I brani in repertorio consentono l’allestimento di varie proposte concertistiche che vanno dalla polifonia sacra e profana rinascimentale e del primo barocco europeo, ad espressioni del canto popolare sino ad arrivare alla musica leggera e contemporanea “neoclassica”.

 

Per ascoltare alcuni brani tratti dal repertorio, si consiglia di visitare le sezioni “VIDEO” e “AUDIO SAMPLES” del sito.

Polifonia Sacra e Profana Rinascimentale e del primo Barocco

Un’epoca aurea quella rinascimentale, soprattutto per l’Italia, gemma splendente in Europa; essa eccelle in ogni campo artistico ed esporta con enorme successo ogni sua arte, e non è un caso che molti dei più eccellenti compositori dell’epoca siano venuti in Italia a perfezionare gli studi in campo musicale (ma non solo), diventando a volte Maestri di Cappella o comunque importanti punti di riferimento in alcune delle più raffinate corti signorili.
L’affascinante repertorio sacro e profano rinascimentale e del primo barocco europeo, toccano quelli che furono i generi più diffusi dell’epoca: dai mottetti che accompagnavano le funzioni liturgiche e le festività nelle maestose cattedrali dei “sacri” maestri Thomas Tallis e William Byrd, al madrigale “colto” di Michael East e Philippe Verdelot, dalla chanson francese dei frizzanti Pierre Passereau e Orlando Di Lasso, ai balletti e villotte italiani di Giovanni Giacomo Gastoldi e Adrian Willaert.

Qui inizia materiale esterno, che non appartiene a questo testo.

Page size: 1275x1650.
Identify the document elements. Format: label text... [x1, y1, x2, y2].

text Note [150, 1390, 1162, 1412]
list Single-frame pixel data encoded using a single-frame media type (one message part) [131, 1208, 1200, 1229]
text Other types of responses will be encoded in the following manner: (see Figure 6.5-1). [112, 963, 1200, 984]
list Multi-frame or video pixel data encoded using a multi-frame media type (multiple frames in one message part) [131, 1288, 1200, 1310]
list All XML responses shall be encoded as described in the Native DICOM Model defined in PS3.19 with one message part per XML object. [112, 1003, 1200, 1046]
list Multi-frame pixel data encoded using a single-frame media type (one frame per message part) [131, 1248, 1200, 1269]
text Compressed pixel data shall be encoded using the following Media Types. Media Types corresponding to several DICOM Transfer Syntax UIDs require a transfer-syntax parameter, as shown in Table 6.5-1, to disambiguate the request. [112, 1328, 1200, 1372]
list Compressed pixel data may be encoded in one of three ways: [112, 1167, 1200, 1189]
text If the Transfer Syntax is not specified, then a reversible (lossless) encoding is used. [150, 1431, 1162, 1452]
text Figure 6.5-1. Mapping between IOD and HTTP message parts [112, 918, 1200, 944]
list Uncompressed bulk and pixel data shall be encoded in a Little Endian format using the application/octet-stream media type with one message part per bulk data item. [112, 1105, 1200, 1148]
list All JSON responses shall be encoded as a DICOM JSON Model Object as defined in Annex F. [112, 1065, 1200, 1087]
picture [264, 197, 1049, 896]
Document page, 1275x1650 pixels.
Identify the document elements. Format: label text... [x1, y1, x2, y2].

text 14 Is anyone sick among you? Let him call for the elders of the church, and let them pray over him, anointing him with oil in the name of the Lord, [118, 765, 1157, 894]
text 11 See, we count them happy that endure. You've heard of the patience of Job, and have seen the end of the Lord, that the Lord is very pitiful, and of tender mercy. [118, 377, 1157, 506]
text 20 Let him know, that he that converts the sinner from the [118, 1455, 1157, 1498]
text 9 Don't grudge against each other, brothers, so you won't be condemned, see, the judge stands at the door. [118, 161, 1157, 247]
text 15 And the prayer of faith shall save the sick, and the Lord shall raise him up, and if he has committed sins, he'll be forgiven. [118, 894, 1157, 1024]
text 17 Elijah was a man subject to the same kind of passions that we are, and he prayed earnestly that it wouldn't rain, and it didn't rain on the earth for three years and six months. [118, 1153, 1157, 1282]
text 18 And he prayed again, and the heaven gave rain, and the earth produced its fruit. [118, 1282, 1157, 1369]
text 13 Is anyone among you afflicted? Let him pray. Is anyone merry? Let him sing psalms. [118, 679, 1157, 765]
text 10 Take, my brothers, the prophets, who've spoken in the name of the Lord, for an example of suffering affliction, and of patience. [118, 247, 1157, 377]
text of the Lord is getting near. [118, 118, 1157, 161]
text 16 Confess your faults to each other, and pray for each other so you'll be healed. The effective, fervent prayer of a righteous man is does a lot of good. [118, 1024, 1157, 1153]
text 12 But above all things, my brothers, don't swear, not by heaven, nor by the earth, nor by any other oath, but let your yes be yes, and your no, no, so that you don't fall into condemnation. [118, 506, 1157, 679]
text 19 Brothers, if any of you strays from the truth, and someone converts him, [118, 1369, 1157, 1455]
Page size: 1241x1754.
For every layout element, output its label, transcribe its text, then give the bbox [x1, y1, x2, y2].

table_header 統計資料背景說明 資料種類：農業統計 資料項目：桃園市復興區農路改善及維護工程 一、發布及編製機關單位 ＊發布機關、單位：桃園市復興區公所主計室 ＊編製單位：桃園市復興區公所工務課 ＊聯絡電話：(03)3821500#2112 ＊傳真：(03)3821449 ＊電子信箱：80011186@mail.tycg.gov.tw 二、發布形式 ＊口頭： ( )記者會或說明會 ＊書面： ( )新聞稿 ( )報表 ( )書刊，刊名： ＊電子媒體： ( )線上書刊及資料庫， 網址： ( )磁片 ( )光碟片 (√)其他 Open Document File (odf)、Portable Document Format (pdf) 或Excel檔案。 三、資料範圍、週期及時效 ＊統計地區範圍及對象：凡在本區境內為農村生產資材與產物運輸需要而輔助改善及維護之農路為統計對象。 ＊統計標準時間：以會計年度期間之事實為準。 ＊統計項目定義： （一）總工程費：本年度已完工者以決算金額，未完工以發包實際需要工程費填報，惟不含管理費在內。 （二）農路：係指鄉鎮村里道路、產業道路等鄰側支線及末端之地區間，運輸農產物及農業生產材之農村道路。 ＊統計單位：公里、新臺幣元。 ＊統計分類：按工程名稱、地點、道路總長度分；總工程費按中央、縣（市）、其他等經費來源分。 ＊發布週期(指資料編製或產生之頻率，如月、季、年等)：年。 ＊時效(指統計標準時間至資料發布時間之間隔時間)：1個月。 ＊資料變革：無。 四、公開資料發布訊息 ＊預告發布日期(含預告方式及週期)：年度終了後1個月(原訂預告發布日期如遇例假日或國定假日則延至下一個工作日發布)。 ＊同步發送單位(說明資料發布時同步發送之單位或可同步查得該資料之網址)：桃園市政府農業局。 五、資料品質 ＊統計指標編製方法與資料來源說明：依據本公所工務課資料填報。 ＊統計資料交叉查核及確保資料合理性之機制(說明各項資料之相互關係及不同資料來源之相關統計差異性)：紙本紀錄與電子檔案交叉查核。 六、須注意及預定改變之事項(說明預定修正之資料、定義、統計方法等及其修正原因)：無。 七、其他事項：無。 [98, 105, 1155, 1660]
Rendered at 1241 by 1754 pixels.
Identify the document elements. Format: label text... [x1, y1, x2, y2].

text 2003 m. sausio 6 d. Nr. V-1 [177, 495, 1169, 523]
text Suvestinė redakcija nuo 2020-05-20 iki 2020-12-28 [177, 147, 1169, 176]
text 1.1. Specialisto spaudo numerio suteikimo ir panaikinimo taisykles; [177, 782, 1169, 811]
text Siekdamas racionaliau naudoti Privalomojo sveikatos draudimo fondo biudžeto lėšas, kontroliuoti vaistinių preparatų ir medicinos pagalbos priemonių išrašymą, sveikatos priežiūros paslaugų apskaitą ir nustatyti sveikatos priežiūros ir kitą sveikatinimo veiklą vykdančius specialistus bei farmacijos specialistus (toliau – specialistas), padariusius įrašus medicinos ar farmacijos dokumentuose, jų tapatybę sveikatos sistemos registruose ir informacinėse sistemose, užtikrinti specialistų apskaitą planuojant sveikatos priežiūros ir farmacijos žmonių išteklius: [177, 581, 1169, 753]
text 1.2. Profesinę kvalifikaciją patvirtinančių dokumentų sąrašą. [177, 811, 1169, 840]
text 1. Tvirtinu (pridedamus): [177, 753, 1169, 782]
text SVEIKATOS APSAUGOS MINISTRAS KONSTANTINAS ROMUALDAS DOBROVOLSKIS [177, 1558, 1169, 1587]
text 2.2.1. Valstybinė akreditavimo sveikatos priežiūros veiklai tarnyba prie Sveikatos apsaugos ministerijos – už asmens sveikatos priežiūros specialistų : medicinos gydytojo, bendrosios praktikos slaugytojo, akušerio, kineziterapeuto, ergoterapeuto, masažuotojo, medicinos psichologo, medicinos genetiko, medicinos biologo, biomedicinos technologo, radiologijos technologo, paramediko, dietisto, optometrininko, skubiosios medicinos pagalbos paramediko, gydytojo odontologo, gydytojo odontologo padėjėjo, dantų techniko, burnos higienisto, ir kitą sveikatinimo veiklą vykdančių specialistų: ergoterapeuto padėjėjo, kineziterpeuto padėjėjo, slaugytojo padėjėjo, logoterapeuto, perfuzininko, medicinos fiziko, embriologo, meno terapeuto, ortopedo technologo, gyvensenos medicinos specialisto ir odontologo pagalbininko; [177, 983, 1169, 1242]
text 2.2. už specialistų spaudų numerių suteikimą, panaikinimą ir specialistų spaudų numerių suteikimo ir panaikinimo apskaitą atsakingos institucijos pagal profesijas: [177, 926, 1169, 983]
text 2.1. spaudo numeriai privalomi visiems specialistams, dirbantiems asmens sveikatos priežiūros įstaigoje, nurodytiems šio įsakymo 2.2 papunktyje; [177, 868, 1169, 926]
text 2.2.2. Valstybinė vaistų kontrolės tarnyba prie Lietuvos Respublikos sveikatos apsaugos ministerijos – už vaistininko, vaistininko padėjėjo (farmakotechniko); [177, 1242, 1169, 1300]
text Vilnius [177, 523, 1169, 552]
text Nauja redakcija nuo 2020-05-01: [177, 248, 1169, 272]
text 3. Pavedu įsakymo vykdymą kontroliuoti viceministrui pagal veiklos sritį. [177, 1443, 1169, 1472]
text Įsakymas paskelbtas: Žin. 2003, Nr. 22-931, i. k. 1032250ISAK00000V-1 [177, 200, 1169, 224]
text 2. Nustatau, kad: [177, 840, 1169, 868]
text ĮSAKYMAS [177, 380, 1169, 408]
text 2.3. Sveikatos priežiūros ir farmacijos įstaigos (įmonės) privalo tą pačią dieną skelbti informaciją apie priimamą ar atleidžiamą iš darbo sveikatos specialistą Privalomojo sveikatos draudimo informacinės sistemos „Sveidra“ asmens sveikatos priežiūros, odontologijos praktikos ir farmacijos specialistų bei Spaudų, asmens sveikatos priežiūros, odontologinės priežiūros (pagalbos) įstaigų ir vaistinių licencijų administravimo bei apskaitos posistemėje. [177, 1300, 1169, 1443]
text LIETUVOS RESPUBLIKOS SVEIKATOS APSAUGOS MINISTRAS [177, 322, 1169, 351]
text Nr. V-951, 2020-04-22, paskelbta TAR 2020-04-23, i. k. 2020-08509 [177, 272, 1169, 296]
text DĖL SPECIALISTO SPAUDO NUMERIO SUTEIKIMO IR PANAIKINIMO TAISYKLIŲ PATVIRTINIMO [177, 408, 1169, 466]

Musica popolare, leggera e Contemporanea “Neoclassica”

La musica leggera, comunque la si giudichi, è in ogni caso una grande protagonista della cultura del nostro tempo, e ci accompagna ormai in ogni luogo dell’azione quotidiana.
Il repertorio comprende rivisitazioni, armonizzazioni ed arrangiamenti di alcuni grandi classici del genere pop e folk di origine quasi esclusivamente americana ed inglese, da James Taylor e Billy Joel ai Beatles, ai quali il Gruppo dedica un significativo tributo proponendo alcuni dei loro più celebri successi.
Da diversi anni il panorama corale mondiale ha conosciuto il rapido affermarsi di alcuni giovani compositori dall’indiscusso e riconosciuto talento, autori di un “nuovo” genere di musica, per questo rinominata e conosciuta come “contemporanea neoclassica”.
Sicuramente uno stile compositivo più “godibile” ed orecchiabile, esso si ispira prevalentemente alla polifonia classica, dalla struttura più o meno semplice, ma dalle armonie suggestive ed emotivamente coinvolgenti.